##### Page text #####

File Handling
Reading, writing, and working with files.
Basic File Operations
Opening Files
# Basic pattern
file = open("filename.txt", "r")
content = file.read()
file.close()
# Better - context manager (auto-closes)
with open("filename.txt", "r") as file:
content = file.read()
# File automatically closed here
File Modes
| Mode | Description |
|---|---|
r | Read (default) |
w | Write (truncates) |
a | Append |
x | Exclusive create (fails if exists) |
r+ | Read and write |
w+ | Write and read (truncates) |
a+ | Append and read |
b | Binary mode (add to others: rb, wb) |
t | Text mode (default) |
Reading Files
# Read entire file
with open("file.txt") as f:
content = f.read()
# Read lines into list
with open("file.txt") as f:
lines = f.readlines() # Includes \n
lines = f.read().splitlines() # Without \n
# Read line by line (memory efficient)
with open("file.txt") as f:
for line in f:
print(line.strip())
# Read specific amount
with open("file.txt") as f:
chunk = f.read(100) # First 100 characters
line = f.readline() # Next line
Writing Files
# Write string
with open("file.txt", "w") as f:
f.write("Hello, World!\n")
# Write multiple lines
lines = ["Line 1", "Line 2", "Line 3"]
with open("file.txt", "w") as f:
f.writelines(line + "\n" for line in lines)
# Append to file
with open("file.txt", "a") as f:
f.write("New line\n")
# Write with print
with open("file.txt", "w") as f:
print("Hello", file=f)
print("World", file=f)
File Position
with open("file.txt", "r+") as f:
f.read(10) # Read 10 chars
pos = f.tell() # Current position
f.seek(0) # Go to beginning
f.seek(0, 2) # Go to end
f.seek(-10, 2) # 10 chars before end
Pathlib (Modern Path Handling)
from pathlib import Path
# Create path objects
p = Path("folder/file.txt")
p = Path.cwd() # Current directory
p = Path.home() # Home directory
p = Path(__file__).parent # Script's directory
# Path components
p = Path("/home/user/file.txt")
p.name # "file.txt"
p.stem # "file"
p.suffix # ".txt"
p.parent # Path("/home/user")
p.parts # ('/', 'home', 'user', 'file.txt')
# Join paths
new_path = p / "subdir" / "file.txt"
new_path = p.joinpath("subdir", "file.txt")
# Check existence
p.exists()
p.is_file()
p.is_dir()
# File info
p.stat().st_size # Size in bytes
p.stat().st_mtime # Modification time
Reading/Writing with Pathlib
from pathlib import Path
p = Path("file.txt")
# Read
content = p.read_text()
data = p.read_bytes()
# Write
p.write_text("Hello, World!")
p.write_bytes(b"Binary data")
# Read lines
lines = p.read_text().splitlines()
Directory Operations
from pathlib import Path
p = Path("mydir")

##### Supplied material #####

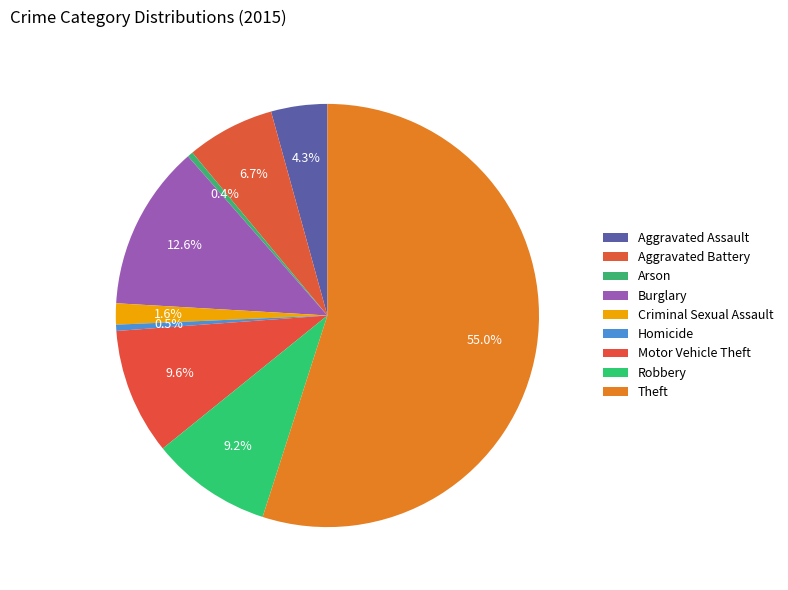

How many segments does this pie chart have?

9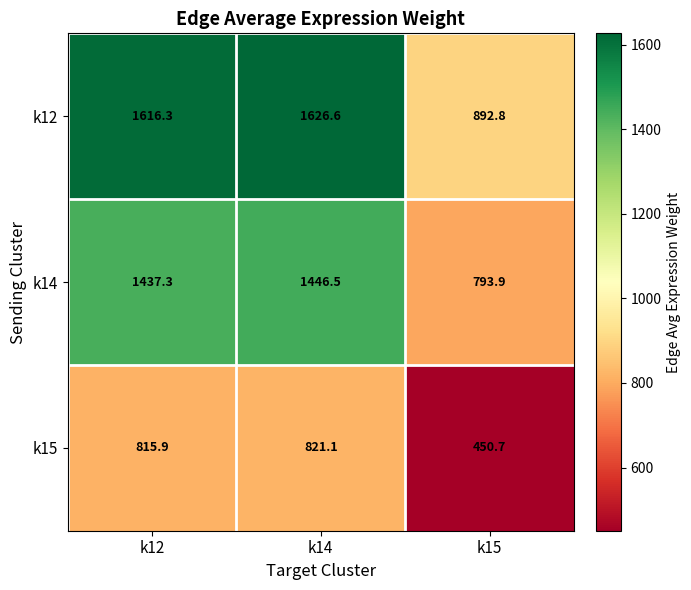

Count the number of categories in the chart.

3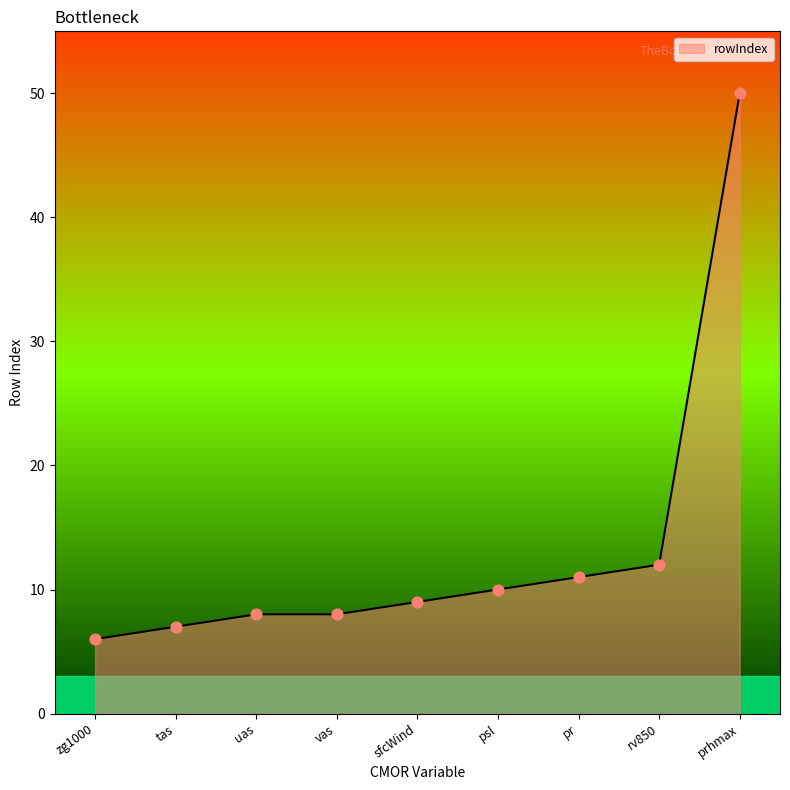

What is the change in value from tas to pr?

+4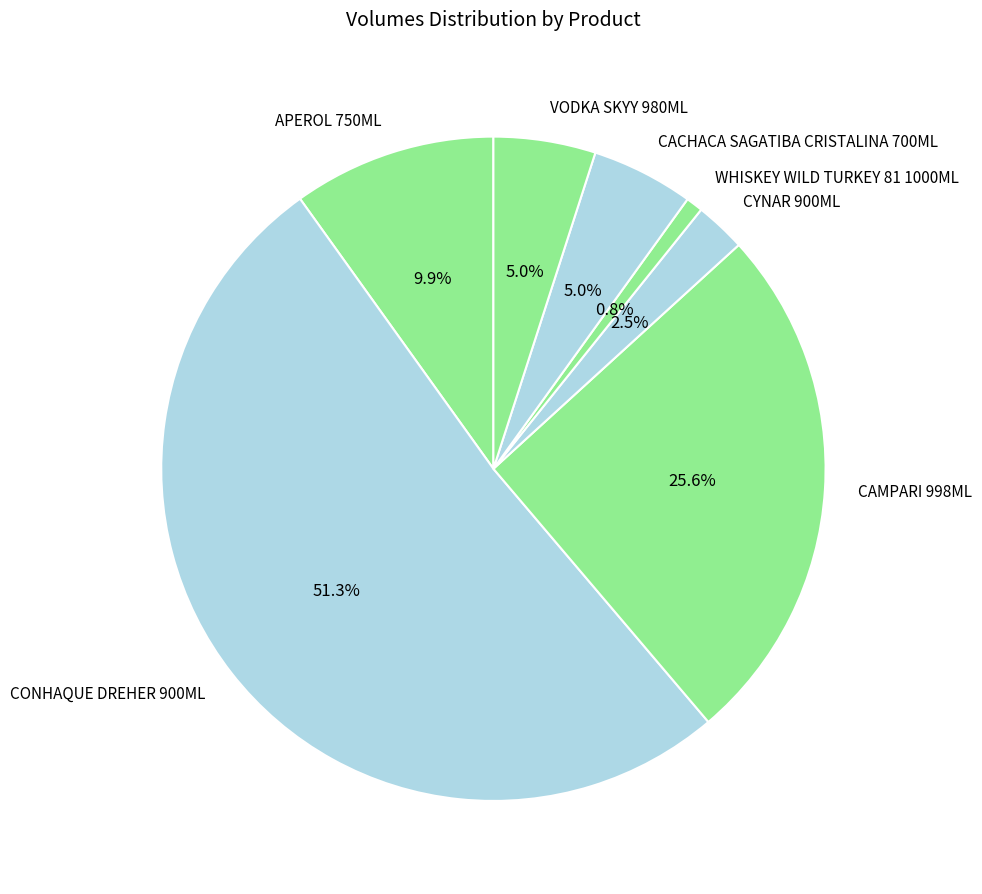

How many segments does this pie chart have?

7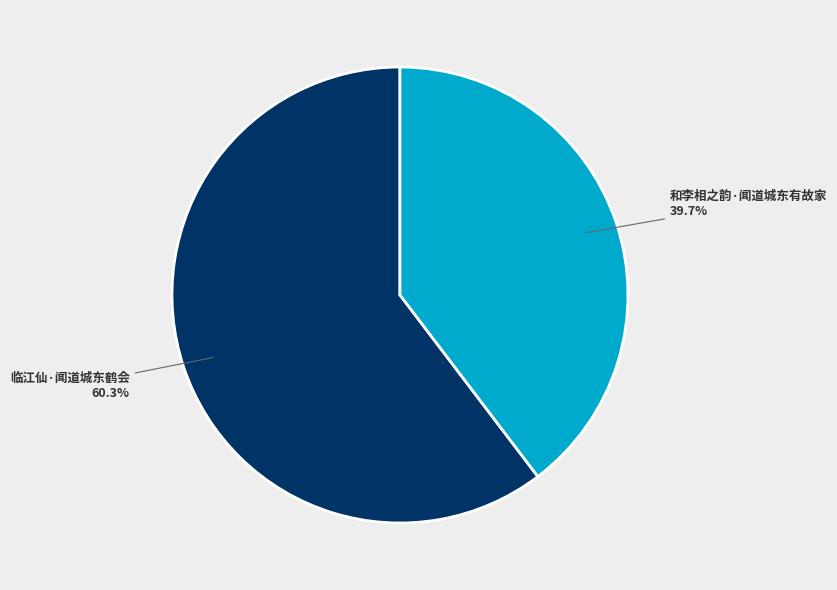

Rank the categories by value from lowest to highest.

和李相之韵·闻道城东有故家, 临江仙·闻道城东鹤会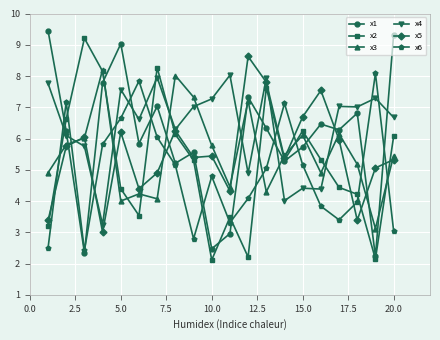

Which series has the largest total across all categories?

x4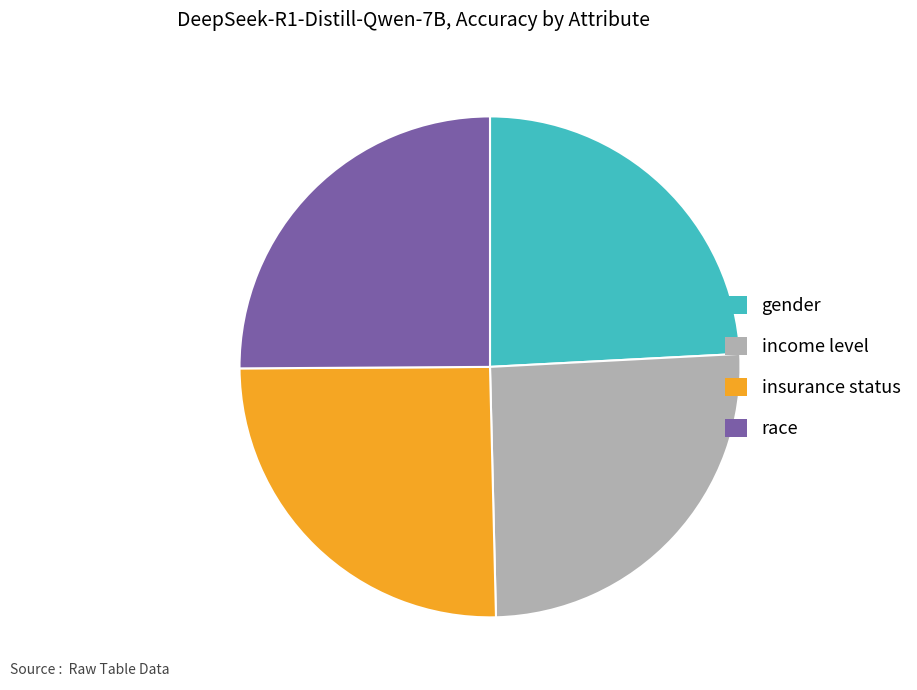

Does race represent more than half of the total?

No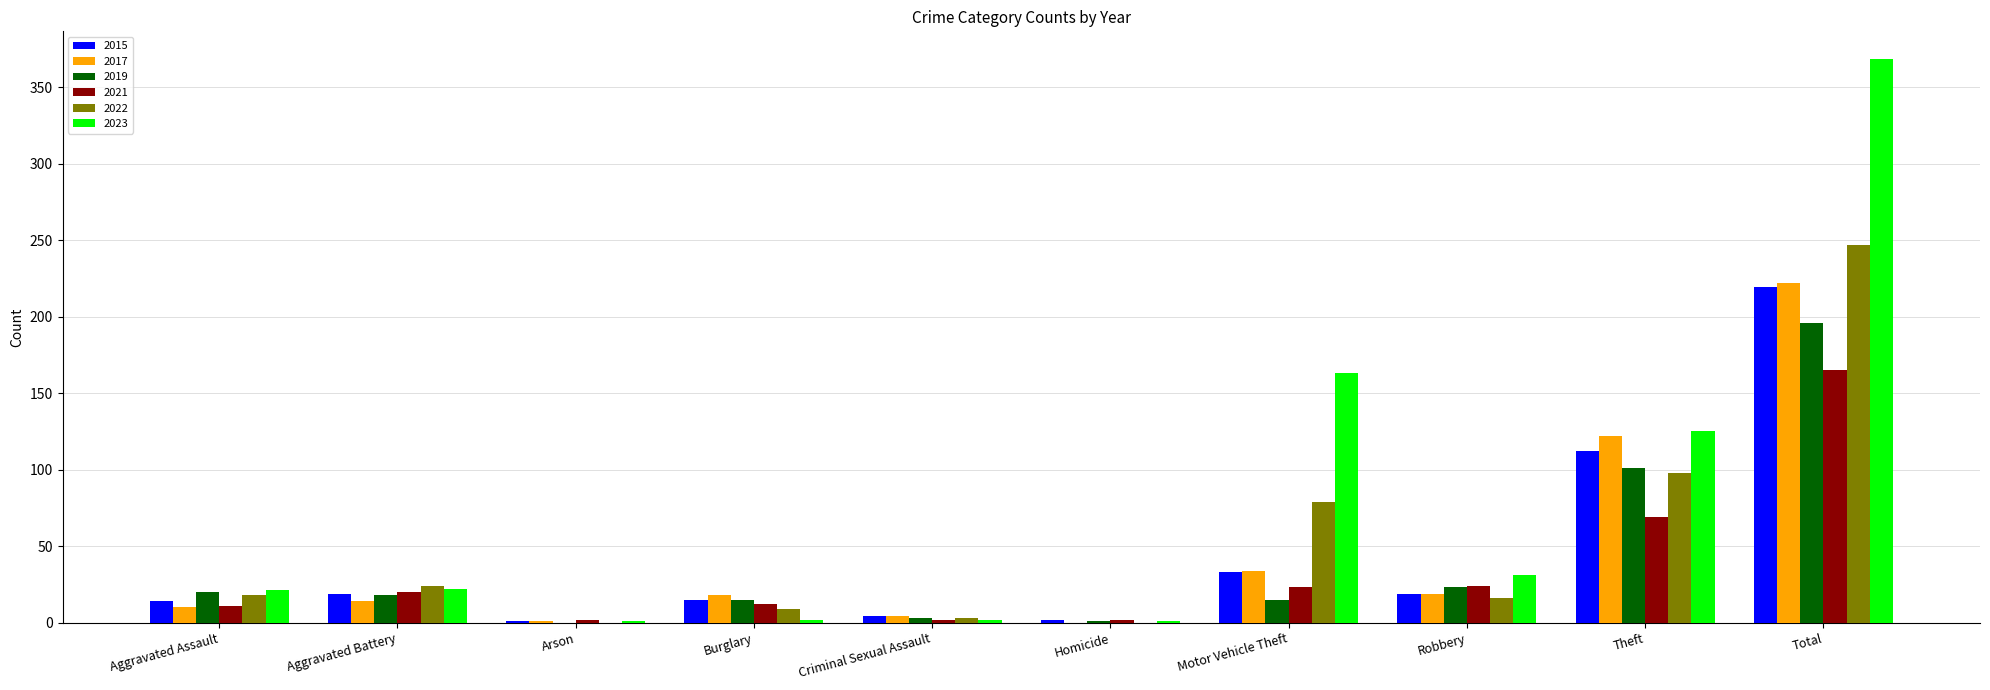

What is the total value across all series at Robbery?

132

#####

Set of tasks:
1. Write down word for word the part of the file handling page starting with "# Read lines into" and going on through "print(line.strip())".
2. Resume the file handling page from its last line and keep writing it.

Answers for the tasks:
1.
# Read lines into list
with open("file.txt") as f:
lines = f.readlines() # Includes \n
lines = f.read().splitlines() # Without \n
# Read line by line (memory efficient)
with open("file.txt") as f:
for line in f:
print(line.strip())

2.
# Create directory
p.mkdir() # Error if exists
p.mkdir(exist_ok=True) # No error if exists
p.mkdir(parents=True) # Create parent dirs too
# List contents
list(p.iterdir()) # All items
list(p.glob("*.txt")) # Matching pattern
list(p.glob("**/*.py")) # Recursive
list(p.rglob("*.py")) # Same as above
# Remove
p.unlink() # Delete file
p.rmdir() # Delete empty directory
# Rename/move
p.rename("newname.txt")
p.replace("destination.txt") # Overwrites if exists
Common File Operations
Copy, Move, Delete
import shutil
from pathlib import Path
# Copy file
shutil.copy("source.txt", "dest.txt")
shutil.copy2("source.txt", "dest.txt") # Preserves metadata
# Copy directory
shutil.copytree("source_dir", "dest_dir")
# Move
shutil.move("source.txt", "dest.txt")
# Delete directory (including contents)
shutil.rmtree("directory")
Temporary Files
import tempfile
# Temporary file (auto-deleted)
with tempfile.NamedTemporaryFile(mode='w', delete=False) as f:
f.write("temp data")
temp_path = f.name
# Temporary directory
with tempfile.TemporaryDirectory() as tmpdir:
# Use tmpdir
pass # Deleted when context exits
Check File Properties
import os
from pathlib import Path
p = Path("file.txt")
# Size
os.path.getsize("file.txt")
p.stat().st_size
# Modification time
import datetime
mtime = p.stat().st_mtime
dt = datetime.datetime.fromtimestamp(mtime)
# Permissions
os.access("file.txt", os.R_OK) # Readable?
os.access("file.txt", os.W_OK) # Writable?
os.access("file.txt", os.X_OK) # Executable?
Working with Text Encodings
# Specify encoding (always do this)
with open("file.txt", "r", encoding="utf-8") as f:
content = f.read()
# Common encodings
"utf-8" # Unicode (default on most systems)
"latin-1" # Western European
"cp1252" # Windows Western European
"ascii" # Basic ASCII
# Handle encoding errors
with open("file.txt", "r", encoding="utf-8", errors="ignore") as f:
content = f.read()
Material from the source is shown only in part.